The discipline of modeling forces clarity:

  • Can you really scale that fast?
  • Do your margins hold up under growth?
  • Are you about to accidentally create a business that loses more the more it sells?

Fantasy founders ignore these. SaaS and ecommerce killers embrace them.

Step 2: Show the Scale But Keep It Sane

Investors want big outcomes. You want life-changing wins. But how you show it makes all the difference.

Projecting $100M ARR in 5 years is cute until you realize it assumes 90% global market share, 0% churn, and one employee doing all the work.

Pro Tip:
Look at your assumptions under a microscope:

  • How many customers do you need?
  • What does churn look like?
  • What’s your CAC by channel?
  • How many reps or team members would be required?

Most founders overestimate revenue and underestimate headcount. They think they’ll do Stripe’s revenue with a Notion doc and a VA. Nope. Build it out and see what breaks.

Step 3: Use the Model to Justify Your Fundraise

Raising $1M? Why? For what? A solid model doesn’t just forecast revenue, it shows when you’ll run out of cash and what happens if you raise or don’t.

Instead of “we need $1M to grow,” you can say:

“If we raise $1M by Q3, we can hire 2 AEs and a demand gen lead, which should bring in $50K MRR within 6 months based on channel benchmarks.”

Now you’re not pitching dreams. You’re pitching experiments.

Founders who treat their model as a strategy lab walk into investor meetings with leverage. Founders who don’t They wing it. And winging it rarely wins.

Step 4: Pressure Test Your Unit Economics

Let’s say you sell a product for $100.

If your COGS is $60, CAC is $80, and your churn is sky-high...Congrats! You’re scaling losses. Not a business.
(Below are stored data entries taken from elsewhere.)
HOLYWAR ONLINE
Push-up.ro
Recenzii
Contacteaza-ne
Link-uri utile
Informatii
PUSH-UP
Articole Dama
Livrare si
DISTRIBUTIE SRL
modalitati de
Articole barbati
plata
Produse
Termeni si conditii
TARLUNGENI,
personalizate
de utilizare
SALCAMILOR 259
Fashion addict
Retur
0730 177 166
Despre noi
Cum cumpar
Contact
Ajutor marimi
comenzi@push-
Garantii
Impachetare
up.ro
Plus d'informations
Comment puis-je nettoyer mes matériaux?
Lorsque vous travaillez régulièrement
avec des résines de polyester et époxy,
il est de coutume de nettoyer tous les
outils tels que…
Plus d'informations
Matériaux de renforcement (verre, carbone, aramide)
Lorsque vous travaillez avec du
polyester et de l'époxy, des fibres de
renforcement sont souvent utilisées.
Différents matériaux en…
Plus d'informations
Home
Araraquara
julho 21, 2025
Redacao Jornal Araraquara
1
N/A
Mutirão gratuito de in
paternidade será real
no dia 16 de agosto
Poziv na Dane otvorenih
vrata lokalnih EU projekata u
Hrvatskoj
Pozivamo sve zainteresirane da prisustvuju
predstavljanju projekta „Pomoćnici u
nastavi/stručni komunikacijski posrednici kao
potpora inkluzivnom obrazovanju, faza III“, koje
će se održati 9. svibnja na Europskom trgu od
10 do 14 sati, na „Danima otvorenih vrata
A great model lets you play with the dials:

  • Raise price? CAC still work?
  • Drop price? Conversion jump enough?
  • New ad channel? Better LTV?

Instead of guessing, you can game out what works and where it breaks. Founders often skip this. They get early wins, feel good, and assume it’ll scale. But what they’re scaling is a leaky bucket. Your unit economics are your business engine. Model them. Stress-test them. Know them cold.

Step 5: Play the Long Game, Even at Zero Revenue

Don’t wait for revenue to start building your financial model. Waiting means you’re reactive. Modeling means you’re thinking ahead.

You don’t need a finance degree or a fractional CFO just yet. What you need is a founder’s mindset:

“If I had 1,000 customers… how would this look?”
“If I scaled my team… how fast would burn rise?”
“If CAC doubled… would I survive?”

This is how founders become CEOs. They stop reacting and start architecting.

Action Steps for Founders

Let’s bring this down to ground level:

  1. Start with your revenue model. SaaS? Know your pricing, churn, and LTV. Ecommerce? Know your AOV, repeat purchase rate, and COGS.
  2. Build assumptions, not predictions. These are levers, not certainties.
  3. Create scenarios. Best case, base case, worst case. Play with them.
  4. Look for the “break points.” Where does the math collapse? Fix those areas.
  5. Use your model as a fundraising tool. Show where the money goes, and what happens next.

Pre-Revenue Reflection

Pre-revenue models are fiction. But not all fiction is worthless. Write hard sci-fi, not fantasy fluff. Show logic. Build tension. Reveal what’s possible.

A startup without a model is like a spaceship with no flight plan drifting toward a black hole of burn with no idea when the oxygen runs out. Get your numbers in line. Get your story straight. And don’t wait for revenue to start thinking like a CFO.